Aynı gün Sabah Gazetesi’nde Cafer Tekin İpek için Avrupa İnsan Hakları Mahkemesi’ne (AİHM) yapılacak başvuru için hazırlanan belgelere el konulduğu haberi “Koli Koli İhanet” başlığıyla ve “Türkiye’yi iftiralarla AİHM’ye şikayet etmek için hazırladığı 18 koli dolusu evraka polis takibiyle havalimanında el konuldu” denilerek gururla duyuruluyordu. [4]
Bu yazıda yukarıda bahsettiğim davalarda propaganda suçundan neden yargılama yapılamayacağını anlatmayacağım, zira daha önce bizzat Hükümet tarafından yapılan yasal değişiklikler ile Yargıtay ve AİHM kararları doğrultusunda açıkça şiddet çağrısı içermeyen ifadelerin cezalandırılamayacağını uzun uzun yazmıştık. [5]
Bu yazının konusu, geçmişten aşina olduğumuz ancak yeniden dava dosyalarına girmesi manidar olan “ülke itibarını zedeleme” meselesi. Çünkü uluslararası mahkeme kararlarının devletin en yetkili ağızları tarafından milli iradenin kararlarından değersiz ve tazminat ödenip geçilecek bir konu ilan edildiği, insan hakları savunucularının gereği derhal yapılarak cezalandırılmaları yönünde hedef gösterildiği bir ortamda, uluslararası basına röportaj vermek, haber yapmak, mahkemelere başvuru yapmak ve gözlemci çağırmak artık kanunda yazılı olmayan bir suç.
Kendi anayasasınca kendi kanunlarından bile üstün olduğu kabul edilen uluslararası sözleşmelere uymamak, ülkede yaşanan hak ihlallerinin dış dünyaya duyurulmasını engellemek ve bu alanda çalışan kişileri işten çıkartma, gözaltı, tutuklama ve hatta ölümle tehdit etmek otoriter rejimlerin belirgin ve ortak bir özelliği. Bunun en güncel örneği ise, “ülkenin anayasal düzenini ve güvenliğini tehdit ettikleri” iddia edilen yabancı sivil toplum kuruluşlarını ve insan hakları örgütlerini kara listeye alarak para ve hapis cezası öngören bir yasa çıkartan ve son olarak, AİHM kararlarının uygulanmaması için Anayasa Mahkemesi’ne yetki veren bir düzenleme yapan Rusya ve AİHM kararlarına ve Avrupa Konseyi’nin ısrarlı çağrılarına rağmen tutuklu insan hakları savunucularını tahliye etmemek konusunda direnen Azerbaycan. [6]

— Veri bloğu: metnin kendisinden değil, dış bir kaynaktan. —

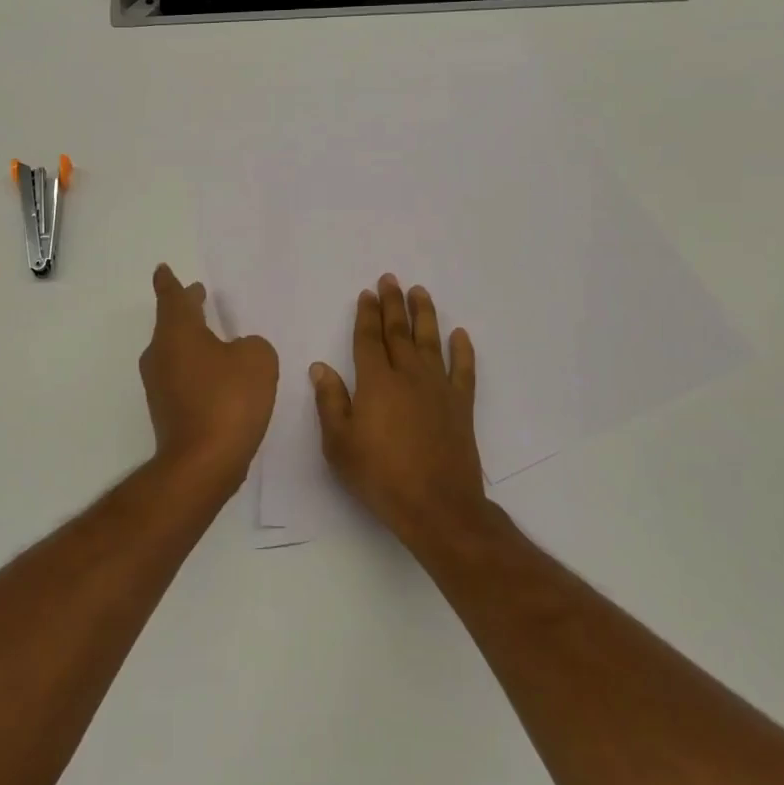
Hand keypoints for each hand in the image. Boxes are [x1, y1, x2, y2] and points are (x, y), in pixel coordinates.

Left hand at [139, 264, 279, 492]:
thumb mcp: (257, 359)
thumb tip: (238, 351)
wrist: (202, 463)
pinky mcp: (166, 411)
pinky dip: (197, 370)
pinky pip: (181, 377)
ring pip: (175, 351)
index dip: (169, 281)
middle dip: (186, 309)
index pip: (171, 296)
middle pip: (172, 323)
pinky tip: (218, 379)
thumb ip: (251, 345)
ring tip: (216, 338)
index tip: (162, 269)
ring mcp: (159, 385)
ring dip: (193, 341)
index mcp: (177, 332)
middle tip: (198, 296)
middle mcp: (160, 354)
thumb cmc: (228, 400)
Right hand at [312, 275, 488, 546]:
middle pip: (399, 332)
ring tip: (420, 292)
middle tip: (391, 279)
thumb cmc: (380, 475)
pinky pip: (463, 370)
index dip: (366, 314)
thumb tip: (320, 367)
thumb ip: (330, 402)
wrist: (436, 505)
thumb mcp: (339, 444)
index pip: (368, 339)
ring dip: (425, 315)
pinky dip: (462, 350)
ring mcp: (438, 388)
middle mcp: (408, 376)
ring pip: (430, 342)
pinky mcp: (460, 405)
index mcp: (375, 382)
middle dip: (393, 304)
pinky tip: (460, 334)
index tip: (367, 293)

Elbette, özellikle ‘90’lı yıllarda yaşanan fail-i meçhuller, köy yakma ve boşaltmalar gibi ağır insan hakları ihlalleri nedeniyle AİHM’nin yaşam hakkı ve işkence yasağı içtihadının temelini oluşturan Türkiye için bu durum yeni değil. Türkiye, bu ihlalleri AİHM’ye taşımak isteyen avukatların, Türkiye İnsan Hakları Vakfı ve İnsan Hakları Derneği temsilcilerinin engellenmesi, tehdit edilmesi ve ailelerin bu konuyla ilgili ifadeye çağrılması nedeniyle AİHM önünde defalarca mahkum olmuş bir ülke.
Fakat 2016 yılında, yaşam hakkının ağır saldırı altında olduğu, ifade ve basın özgürlüğünün ve toplantı gösteri hakkının neredeyse tamamen yok sayıldığı bir ortamda hak ihlallerini ortaya çıkarma ve bu ihlallerin cezasız kalmasını engellemeye yönelik hak arama mücadelesine yapılan bu saldırılar durumun vahametini arttırıyor.

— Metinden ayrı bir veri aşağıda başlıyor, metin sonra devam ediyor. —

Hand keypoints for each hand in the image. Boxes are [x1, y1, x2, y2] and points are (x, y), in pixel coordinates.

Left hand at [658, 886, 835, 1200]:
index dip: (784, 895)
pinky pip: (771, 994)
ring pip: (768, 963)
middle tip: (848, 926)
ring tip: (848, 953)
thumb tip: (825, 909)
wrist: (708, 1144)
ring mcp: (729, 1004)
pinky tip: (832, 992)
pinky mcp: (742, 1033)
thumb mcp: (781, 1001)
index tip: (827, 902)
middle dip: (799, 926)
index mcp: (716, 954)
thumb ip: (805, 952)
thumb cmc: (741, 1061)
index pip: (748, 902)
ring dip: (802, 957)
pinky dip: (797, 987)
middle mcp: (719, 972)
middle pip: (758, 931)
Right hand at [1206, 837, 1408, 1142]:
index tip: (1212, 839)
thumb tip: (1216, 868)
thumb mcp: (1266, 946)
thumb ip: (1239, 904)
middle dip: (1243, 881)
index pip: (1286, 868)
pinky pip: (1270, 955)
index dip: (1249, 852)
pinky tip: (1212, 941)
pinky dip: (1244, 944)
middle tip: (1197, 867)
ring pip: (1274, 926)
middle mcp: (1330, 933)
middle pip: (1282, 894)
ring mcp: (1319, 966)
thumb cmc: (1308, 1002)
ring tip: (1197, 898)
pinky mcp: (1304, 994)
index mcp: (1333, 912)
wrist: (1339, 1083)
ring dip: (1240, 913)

Sadece son bir hafta içerisinde Amerikalı bir gazetecinin, Yunanistanlı bir foto-muhabirin, Almanyalı bir muhabirin ve Rusyalı bir gazetecinin yaptıkları haberler nedeniyle ülkeye alınmadığı ve cumhurbaşkanına hakaret ettiği iddiasıyla gözaltına alınan Hollandalı bir gazeteciye yurtdışına çıkış yasağı getirildiği [7] de dikkate alındığında, “ülke itibarını zedeleme suçu”nun baskı dalgasının son ve en yeni halkası olduğu daha rahat görülebilir.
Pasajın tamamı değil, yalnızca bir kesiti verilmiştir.